Dave Winer's Club140.org gives us a good example of how hard it is to protect data. For those of you not following along at home, Dave created a site, called Club140, that lists any tweets he sees on Twitter that are exactly 140 characters long (the max allowed by Twitter).
Today, Dave posted this on Twitter:
i just added code to http://club140.org/ to filter out messages from people posting from "protected" accounts. hadn't thought of it before.
The issue is that some people have their tweets protected so that only people who are following them can see what they write. Dave, by reposting those protected tweets, was allowing the protected tweets to leak onto the 'Net for all to see.
Not a big deal in this case, and Dave corrected it, but it's illustrative of the problem we have with explicit authorizations of any kind--one that's at the heart of many of the discussions surrounding privacy.
If you try to protect data with explicit permissions (e.g. "you can share my blog URL freely, keep but not share my email address, and use my SSN once for the explicit purpose agreed to and then must destroy it.") This makes the problems of DRM look like child's play and we know how well that's worked.
The problem is that explicit permissions scale geometrically. Picture a 3 dimensional table with people on one axis, resources (like tweets) on the second, and possible actions along the third. Put a T or F at each intersection indicating whether or not person P is allowed to take action A on resource R. Now, make sure these travel around with each resource (including fragments) in a way everyone can read, no one can tamper with, and is extensible as others add their own data. Eek!
There are systems that scale better. Auditing is one. Someone who wants their tweets protected can see that Dave is sharing them and call him on it. Auditing scales linearly but requires transparency. If Dave weren't posting the tweets, but rather sending them off surreptitiously to the CIA, then no on would be the wiser.
That's where trust comes into play. Presumably, people allow Dave to see their protected tweets because they trust him to protect their privacy. He did and I'm certain that would be the case whether or no there was transparency.
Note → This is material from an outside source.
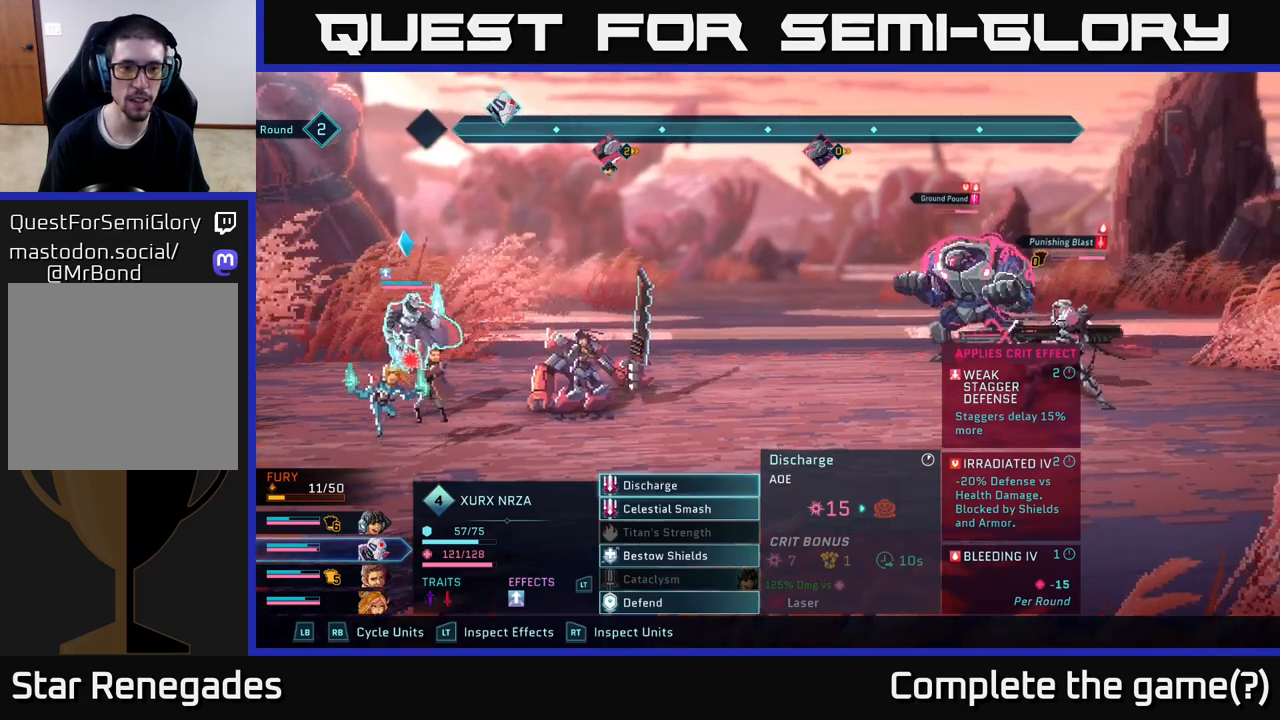
{"buttons": [], "left_stick": "down", "right_stick": "center", "events": [[83, "A", "down"], [183, "A", "up"], [400, "left_stick", "down"]]}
What we're after, of course, is accountability. We use things like explicit authorization as proxies for accountability so often that we're in danger of confusing the means with the end. In reality, there are many ways of achieving those ends and with varying degrees of cost and effectiveness, but there's no silver bullet. The techniques that have served us well offline, based on transparency, are guides to what will work online as well.